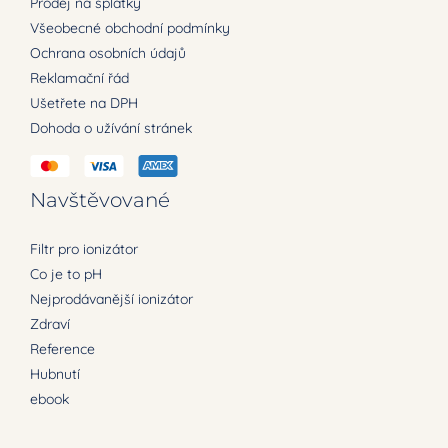
Prodej na splátky
Všeobecné obchodní podmínky
Ochrana osobních údajů
Reklamační řád
Ušetřete na DPH
Dohoda o užívání stránek
Navštěvované
Filtr pro ionizátor
Co je to pH
Nejprodávanější ionizátor
Zdraví
Reference
Hubnutí
ebook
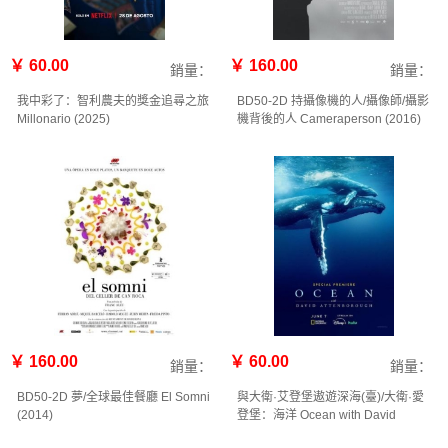
￥ 60.00
￥ 160.00
銷量：
銷量：
我中彩了：智利農夫的獎金追尋之旅
BD50-2D 持攝像機的人/攝像師/攝影
Millonario (2025)
機背後的人 Cameraperson (2016)
￥ 160.00
￥ 60.00
銷量：
銷量：
BD50-2D 夢/全球最佳餐廳 El Somni
與大衛·艾登堡遨遊深海(臺)/大衛·愛
(2014)
登堡：海洋 Ocean with David
Attenborough (2025)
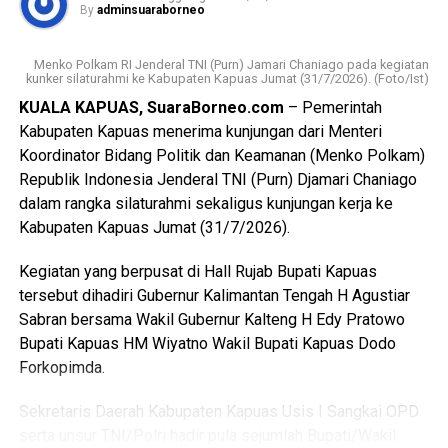
By
adminsuaraborneo
pertengkaran antara tersangka dengan kekasihnya Rah
(26). Perselisihan keduanya telah berlangsung beberapa
Menko Polkam RI Jenderal TNI (Purn) Jamari Chaniago pada kegiatan
hari dan bahkan disertai ancaman akan membakar kamar
kunker silaturahmi ke Kabupaten Kapuas Jumat (31/7/2026). (Foto/Ist)
barak.
KUALA KAPUAS, SuaraBorneo.com
– Pemerintah
Kabupaten Kapuas menerima kunjungan dari Menteri
“Malam kejadian tersangka sempat datang ke lokasi dan
Koordinator Bidang Politik dan Keamanan (Menko Polkam)
berkumpul bersama para korban. Namun usai kembali dari
Republik Indonesia Jenderal TNI (Purn) Djamari Chaniago
menonton pertandingan final Piala Dunia ia kembali
dalam rangka silaturahmi sekaligus kunjungan kerja ke
mendatangi barak karena kembali terlibat cekcok dengan
Kabupaten Kapuas Jumat (31/7/2026).
korban,” katanya.
Kegiatan yang berpusat di Hall Rujab Bupati Kapuas
Nah saat pintu kamar dikunci dari dalam tersangka
tersebut dihadiri Gubernur Kalimantan Tengah H Agustiar
menggedor hingga mendobrak pintu kemudian masuk
Sabran bersama Wakil Gubernur Kalteng H Edy Pratowo
sambil merusak sejumlah barang dan melanjutkan
Bupati Kapuas HM Wiyatno Wakil Bupati Kapuas Dodo
pertengkaran.
Forkopimda.
Tak lama kemudian tersangka diduga menyiramkan sekitar
Sekretaris Daerah Kabupaten Kapuas Usis I Sangkai OPD
satu liter BBM jenis pertalite ke lantai kamar dan barang-
serta unsur TNI/Polri hadir pula sejumlah Bupati/Wakil
barang milik korban sebelum menyalakan korek api yang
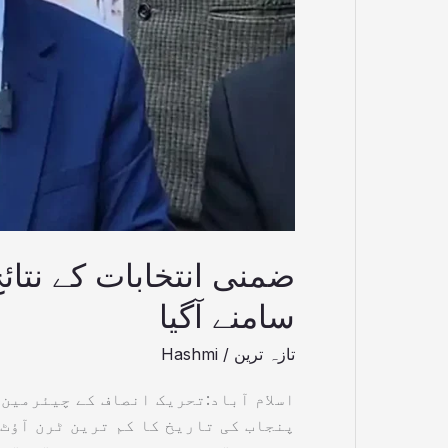
آگیا
ضمنی انتخابات کے نتائ
سامنے آگیا
تازہ ترین
/
Hashmi
اسلام آباد:تحریک انصاف کے چیئرمین 
پنجاب کی تاریخ کا کم ترین ٹرن آؤ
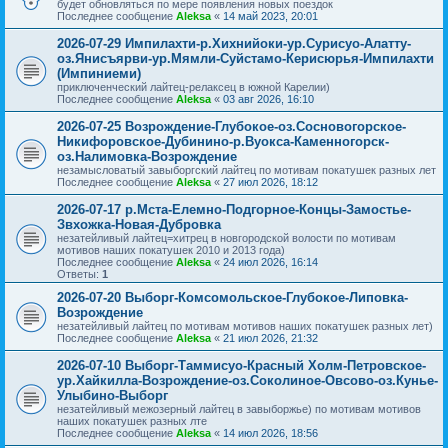
будет обновляться по мере появления новых поездок
Последнее сообщение
Aleksa
«
14 май 2023, 20:01
2026-07-29 Импилахти-р.Хихнийоки-ур.Сурисуо-Алатту-
оз.Янисъярви-ур.Мямли-Суйстамо-Керисюрья-Импилахти
(Импиниеми)
приключенческий лайтец-релаксец в южной Карелии)
Последнее сообщение
Aleksa
«
03 авг 2026, 16:10
2026-07-25 Возрождение-Глубокое-оз.Сосновогорское-
Никифоровское-Дубинино-р.Вуокса-Каменногорск-
оз.Налимовка-Возрождение
незамысловатый завыборгский лайтец по мотивам покатушек разных лет
Последнее сообщение
Aleksa
«
27 июл 2026, 18:12
2026-07-17 р.Мста-Елемно-Подгорное-Концы-Замостье-
Звхожка-Новая-Дубровка
незатейливый лайтец=хитрец в новгородской волости по мотивам
мотивов наших покатушек 2010 и 2013 года)
Последнее сообщение
Aleksa
«
24 июл 2026, 16:14
Ответы:
1
2026-07-20 Выборг-Комсомольское-Глубокое-Липовка-
Возрождение
незатейливый лайтец по мотивам мотивов наших покатушек разных лет)
Последнее сообщение
Aleksa
«
21 июл 2026, 21:32
2026-07-10 Выборг-Таммисуо-Красный Холм-Петровское-
ур.Хайкилла-Возрождение-оз.Соколиное-Овсово-оз.Кунье-
Улыбино-Выборг
незатейливый межозерный лайтец в завыборжье) по мотивам мотивов
наших покатушек разных лте
Последнее сообщение
Aleksa
«
14 июл 2026, 18:56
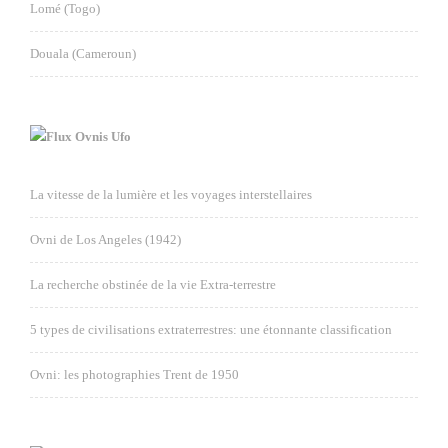
Lomé (Togo)
Douala (Cameroun)
Ovnis Ufo
La vitesse de la lumière et les voyages interstellaires
Ovni de Los Angeles (1942)
La recherche obstinée de la vie Extra-terrestre
5 types de civilisations extraterrestres: une étonnante classification
Ovni: les photographies Trent de 1950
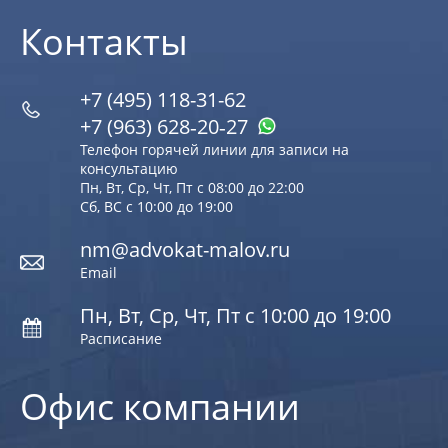
Контакты
+7 (495) 118-31-62
+7 (963) 628‑20‑27
Телефон горячей линии для записи на
консультацию
Пн, Вт, Ср, Чт, Пт с 08:00 до 22:00
Сб, ВС с 10:00 до 19:00
nm@advokat-malov.ru
Email
Пн, Вт, Ср, Чт, Пт с 10:00 до 19:00
Расписание
Офис компании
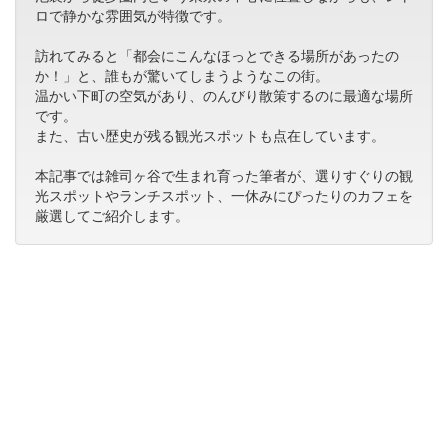
ロで静かな雰囲気が特徴です。
訪れてみると「都会にこんなほっとできる場所があったの
か！」と、誰もが驚いてしまうようなこの街。
温かい下町の空気があり、のんびり散策するのに最適な場所
です。
また、古い歴史が残る観光スポットも点在しています。
本記事では雑司ヶ谷で生まれ育った筆者が、選りすぐりの観
光スポットやランチスポット、一休みにぴったりのカフェを
厳選してご紹介します。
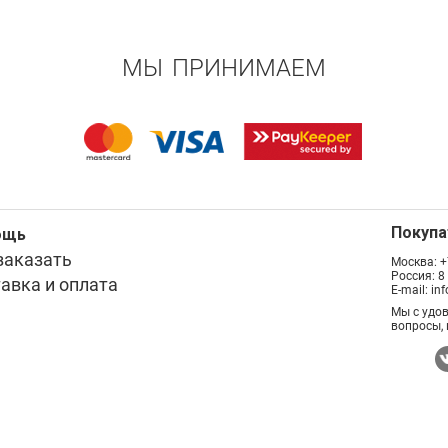
МЫ ПРИНИМАЕМ
Покуп
ощь
заказать
Москва:
+
Россия:
8
авка и оплата
E-mail:
in
Мы с удо
вопросы, 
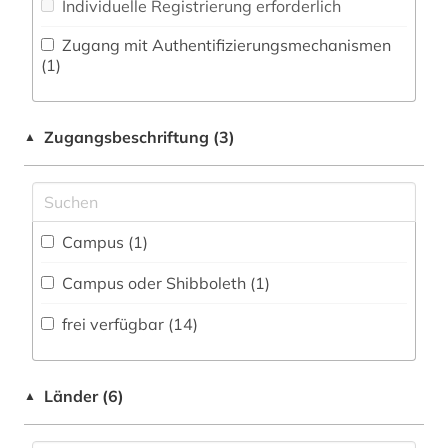
Individuelle Registrierung erforderlich
Pädagogik (0)
nationalsozialismus (4)
Zugang mit Authentifizierungsmechanismen
Pflegewissenschaft (0)
(1)
natur (1)
Philosophie (0)
neuzeit (1)
Zugangsbeschriftung (3)
▲
Physik (0)
partei (1)
Politologie (9)
pflanzen (1)
Psychologie (0)
philosophie (1)
Campus (1)
Rechtswissenschaft (1)
politik (6)
Campus oder Shibboleth (1)
Romanistik (0)
politikwissenschaft (1)
frei verfügbar (14)
Slavistik (0)
politisch verfolgter (1)
Soziologie (2)
Länder (6)
▲
politische verfolgung (1)
Sport (0)
portal (1)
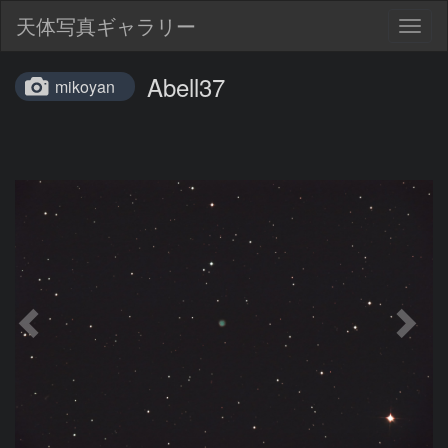
天体写真ギャラリー
Togg
navig
Abell37
mikoyan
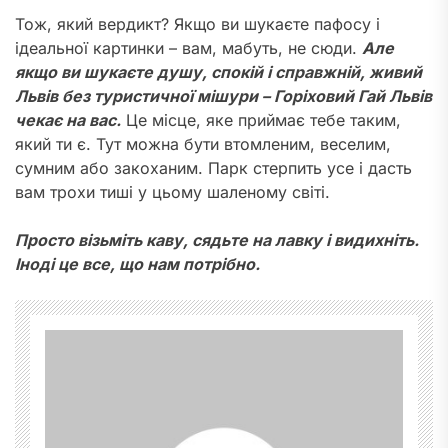
Тож, який вердикт? Якщо ви шукаєте пафосу і
ідеальної картинки – вам, мабуть, не сюди.
Але
якщо ви шукаєте душу, спокій і справжній, живий
Львів без туристичної мішури – Горіховий Гай Львів
чекає на вас.
Це місце, яке приймає тебе таким,
який ти є. Тут можна бути втомленим, веселим,
сумним або закоханим. Парк стерпить усе і дасть
вам трохи тиші у цьому шаленому світі.
Просто візьміть каву, сядьте на лавку і видихніть.
Іноді це все, що нам потрібно.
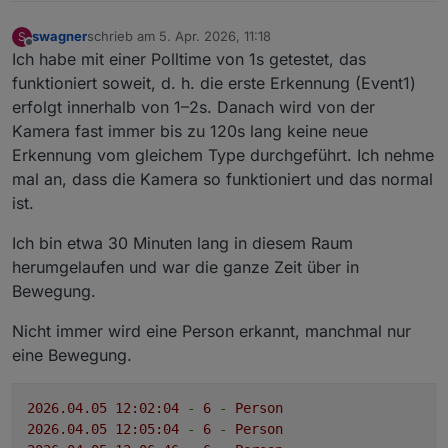
swagner
schrieb am
5. Apr. 2026, 11:18
S
zuletzt editiert von
Offline
Ich habe mit einer Polltime von 1s getestet, das
funktioniert soweit, d. h. die erste Erkennung (Event1)
erfolgt innerhalb von 1–2s. Danach wird von der
Kamera fast immer bis zu 120s lang keine neue
Erkennung vom gleichem Type durchgeführt. Ich nehme
mal an, dass die Kamera so funktioniert und das normal
ist.
Ich bin etwa 30 Minuten lang in diesem Raum
herumgelaufen und war die ganze Zeit über in
Bewegung.
Nicht immer wird eine Person erkannt, manchmal nur
eine Bewegung.
2026.04
.05
12
:02:04
-
6
-
Person
2026.04
.05
12
:05:04
-
6
-
Person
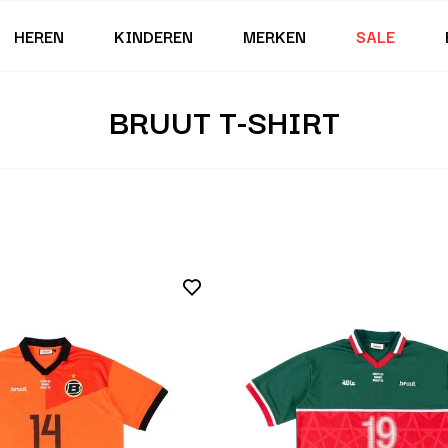
HEREN
KINDEREN
MERKEN
SALE
BRUUT T-SHIRT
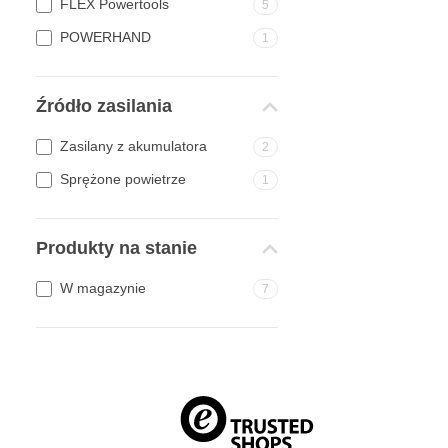
FLEX Powertools
5
POWERHAND
1
Źródło zasilania
Zasilany z akumulatora
2
Sprężone powietrze
1
Produkty na stanie
W magazynie
7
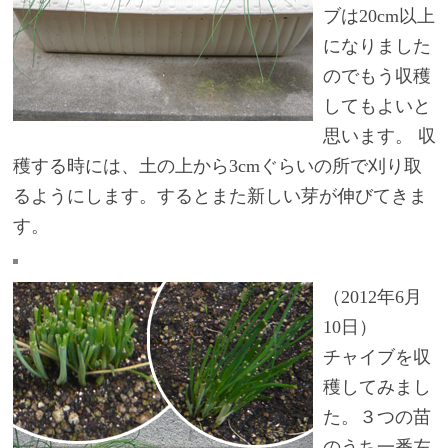
ブは20cm以上
になりました
のでもう収穫
してもよいと
思います。 収
穫する時には、土の上から3cmぐらいの所で刈り取
るようにします。するとまた新しい芽が伸びてきま
す。
（2012年6月
10日）
チャイブを収
穫してみまし
た。３つの苗
のうち一番左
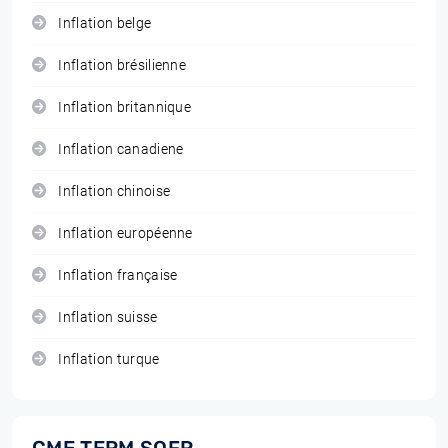
Inflation belge
Inflation brésilienne
Inflation britannique
Inflation canadiene
Inflation chinoise
Inflation européenne
Inflation française
Inflation suisse
Inflation turque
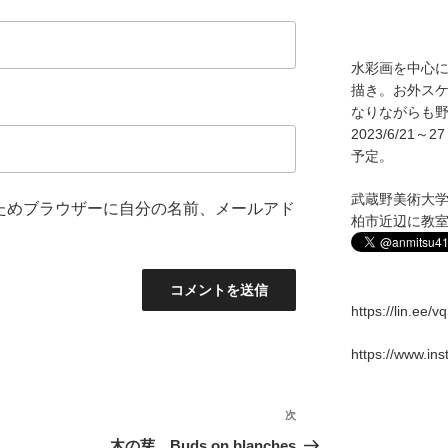
水彩画を中心
描き。お外ス
なりながらも野
2023/6/2
予定。
武蔵野美術大
ためブラウザーに自分の名前、メールアド
柏市近辺に教
https://lin.ee/
https://www.in
次
次
の
木の芽 Buds on blanches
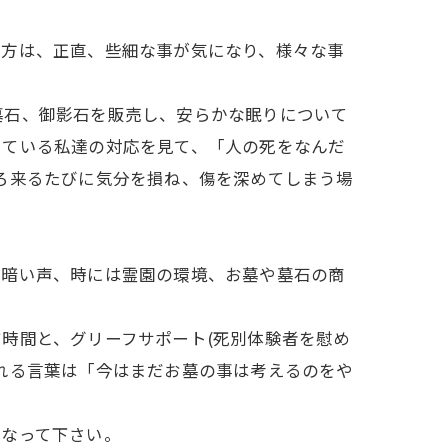
る方は、正直、些細な事が気になり、様々な事
墓石、御影石を販売し、安らかな眠りについて
している私達の対応を見て、「人の死をなんだ
ろ来るたびに気分を損ね、傷を深めてしまう場
に暗い声、時には霊園の環境、お墓や墓石の商
時間と、グリーフサポート(死別体験者を慰め
れる言葉は「今はまだお墓の事は考えるのをや
になって下さい。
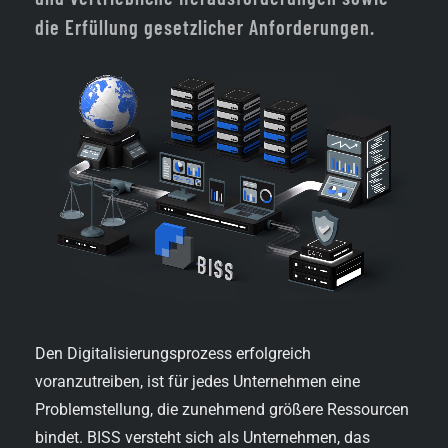
die Erfüllung gesetzlicher Anforderungen.
Den Digitalisierungsprozess erfolgreich
voranzutreiben, ist für jedes Unternehmen eine
Problemstellung, die zunehmend größere Ressourcen
bindet. BISS versteht sich als Unternehmen, das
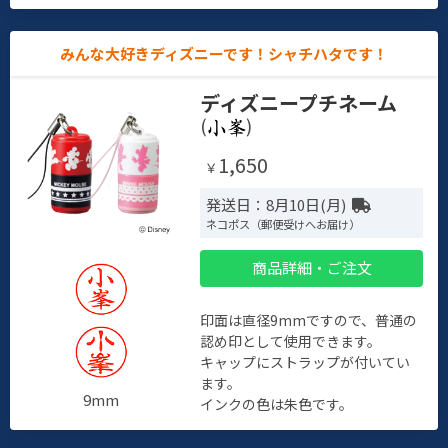
みんな大好きディズニーです！シャチハタです！
ディズニープチネーム
(
)
1,650
￥
発送日：8月10日(月)
ネコポス（郵便受けへお届け）
商品詳細・ご注文
印面は直径9mmですので、普通の
認め印として使用できます。
キャップにストラップが付いてい
ます。
9mm
インクの色は朱色です。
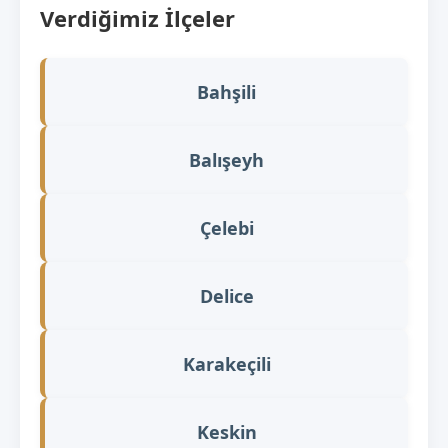
Verdiğimiz İlçeler
Bahşili
Balışeyh
Çelebi
Delice
Karakeçili
Keskin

──────────────────────────────

▶ _Work to complete_
Which lines in the records above include the word "pintu"? Copy them out.

▶ _Task response_
Nah saat pintu kamar dikunci dari dalam tersangka
menggedor hingga mendobrak pintu kemudian masuk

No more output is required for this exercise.